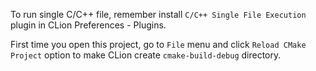 To run single C/C++ file, remember install `C/C++ Single File Execution` plugin in CLion Preferences - Plugins.

First time you open this project, go to `File` menu and click `Reload CMake Project` option to make CLion create
`cmake-build-debug` directory.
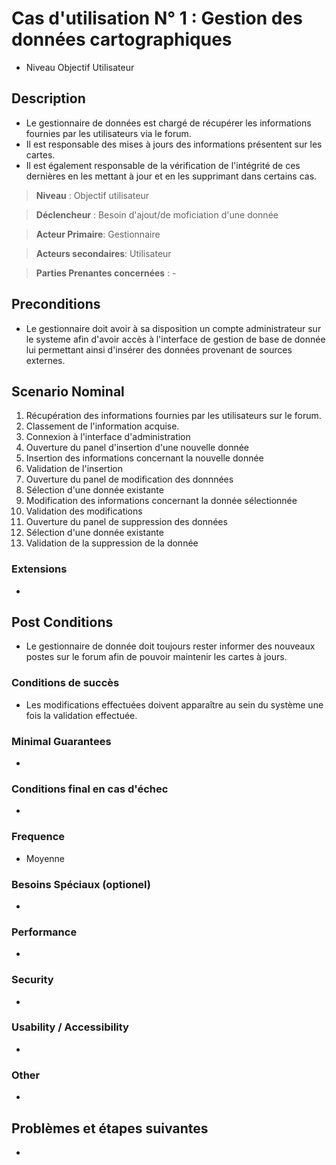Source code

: # Cas d'utilisation N° 1 :  Gestion des données cartographiques

- Niveau Objectif Utilisateur

##	Description

- Le gestionnaire de données est chargé de récupérer les informations fournies par les utilisateurs via le forum.
- Il est responsable des mises à jours des informations présentent sur les cartes.
- Il est également responsable de la vérification de l'intégrité de ces dernières en les mettant à jour et en les supprimant dans certains cas.

> **Niveau** : Objectif utilisateur

> **Déclencheur** : Besoin d'ajout/de moficiation d'une donnée 

> **Acteur Primaire**: Gestionnaire   

> **Acteurs secondaires**: Utilisateur

> **Parties Prenantes concernées** : -
  
## Preconditions

- Le gestionnaire doit avoir à sa disposition un compte administrateur sur le systeme afin d'avoir accès à l'interface de gestion de base de donnée lui permettant ainsi d'insérer des données provenant de sources externes.

## Scenario Nominal

1.  Récupération des informations fournies par les utilisateurs sur le forum.
2.  Classement de l'information acquise.
3.	Connexion à l'interface d'administration
4.	Ouverture du panel d'insertion d'une nouvelle donnée
5.	Insertion des informations concernant la nouvelle donnée
6.	Validation de l'insertion
7.  Ouverture du panel de modification des donnnées
8.  Sélection d'une donnée existante
9.  Modification des informations concernant la donnée sélectionnée
10.  Validation des modifications
11.  Ouverture du panel de suppression des données
12. Sélection d'une donnée existante
13. Validation de la suppression de la donnée

###	Extensions

- 

## Post Conditions

- Le gestionnaire de donnée doit toujours rester informer des nouveaux postes sur le forum afin de pouvoir maintenir les cartes à jours.

### Conditions de succès 

- Les modifications effectuées doivent apparaître au sein du système une fois la validation effectuée.

### Minimal Guarantees

-

### Conditions final en cas d'échec

-

### Frequence

- Moyenne

### Besoins Spéciaux (optionel)  

- 

### Performance  

- 

###	Security  

-

###	Usability / Accessibility  

-

###	Other  

-

##	Problèmes et étapes suivantes  

-
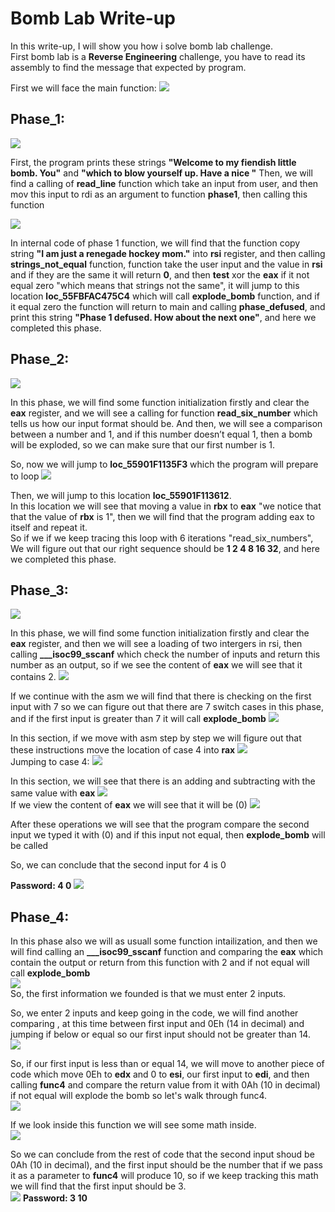 # Bomb Lab Write-up
In this write-up, I will show you how i solve bomb lab challenge. <br>
First bomb lab is a **Reverse Engineering** challenge, you have to read its assembly to find the message that expected by program. <br>

First we will face the main function:
![](/main_asm.png)

## Phase_1:

![](/phase_1_out.png)

First, the program prints these strings **"Welcome to my fiendish little bomb. You"** and **"which to blow yourself up. Have a nice "**
Then, we will find a calling of **read_line** function which take an input from user, and then mov this input to rdi as an argument to function **phase1**, then calling this function

![](/phase1_internal.png)

In internal code of phase 1 function, we will find that the function copy string **"I am just a renegade hockey mom."** into **rsi** register, and then calling **strings_not_equal** function, function take the user input and the value in **rsi** and if they are the same it will return **0**, and then **test** xor the **eax** if it not equal zero "which means that strings not the same", it will jump to this location **loc_55FBFAC475C4** which will call **explode_bomb** function, and if it equal zero the function will return to main and calling **phase_defused**, and print this string **"Phase 1 defused. How about the next one"**, and here we completed this phase.<br>

## Phase_2:

![](/phase2_internal.png)

In this phase, we will find some function initialization firstly and clear the **eax** register, and we will see a calling for function **read_six_number** which tells us how our input format should be.
And then, we will see a comparison between a number and 1, and if this number doesn’t equal 1, then a bomb will be exploded, so we can make sure that our first number is 1.

So, now we will jump to **loc_55901F1135F3** which the program will prepare to loop
![](/pics/prepare_to_loop_p2.png)

Then, we will jump to this location **loc_55901F113612**. <br>
In this location we will see that moving a value in **rbx** to **eax** "we notice that that the value of **rbx** is 1", then we will find that the program adding eax to itself and repeat it. <br>
So if we if we keep tracing this loop with 6 iterations "read_six_numbers", We will figure out that our right sequence should be **1 2 4 8 16 32**, and here we completed this phase. <br>

## Phase_3:

![](/pics/phase3_internal.png)

In this phase, we will find some function initialization firstly and clear the **eax** register, and then we will see a loading of two intergers in rsi, then calling **___isoc99_sscanf** which check the number of inputs and return this number as an output, so if we see the content of **eax** we will see that it contains 2. 
![](/pics/eax.png) <br>

If we continue with the asm we will find that there is checking on the first input with 7 so we can figure out that there are 7 switch cases in this phase, and if the first input is greater than 7 it will call **explode_bomb**
![](/pics/checking_cases.png) <br>

In this section, if we move with asm step by step we will figure out that these instructions move the location of case 4 into **rax**
![](/pics/switch_jump.png)
<br>Jumping to case 4:
![](/pics/case4.png) <br>

In this section, we will see that there is an adding and subtracting with the same value with **eax** 
![](/pics/sec_input_form.png)<br>
If we view the content of **eax** we will see that it will be (0)
![](/pics/second_input_4.png)<br>

After these operations we will see that the program compare the second input we typed it with (0) and if this input not equal, then **explode_bomb** will be called <br>
 
So, we can conclude that the second input for 4 is 0 <br>

**Password: 4 0**
![](/pics/phase3_defused.png) <br>

## Phase_4:
In this phase also we will as usuall some function intailization, and then we will find calling an **___isoc99_sscanf** function and comparing the **eax** which contain the output or return from this function with 2 and if not equal will call **explode_bomb** <br>
![](/pics/phase4/phase4_internal.png) <br>
So, the first information we founded is that we must enter 2 inputs. <br>

So, we enter 2 inputs and keep going in the code, we will find another comparing , at this time between first input and 0Eh (14 in decimal) and jumping if below or equal so our first input should not be greater than 14. <br>
![](/pics/phase4/first_input_14.png) <br>

So, if our first input is less than or equal 14, we will move to another piece of code which move 0Eh to **edx** and 0 to **esi**, our first input to **edi**, and then calling **func4** and compare the return value from it with 0Ah (10 in decimal) if not equal will explode the bomb so let's walk through func4. <br>
![](/pics/phase4/func4_out.png) <br>

If we look inside this function we will see some math inside. <br>
![](/pics/phase4/end_phase4.png) <br>

So we can conclude from the rest of code that the second input shoud be 0Ah (10 in decimal), and the first input should be the number that if we pass it as a parameter to **func4** will produce 10, so if we keep tracking this math we will find that the first input should be 3. <br>
![](/pics/phase4/phase4_defused.png)
**Password: 3 10**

==================================================

▶ [Task to complete]: Set apart and copy each line of the records that holds the word "fournies".

▶ [Final answer]:
- Le gestionnaire de données est chargé de récupérer les informations fournies par les utilisateurs via le forum.
1.  Récupération des informations fournies par les utilisateurs sur le forum.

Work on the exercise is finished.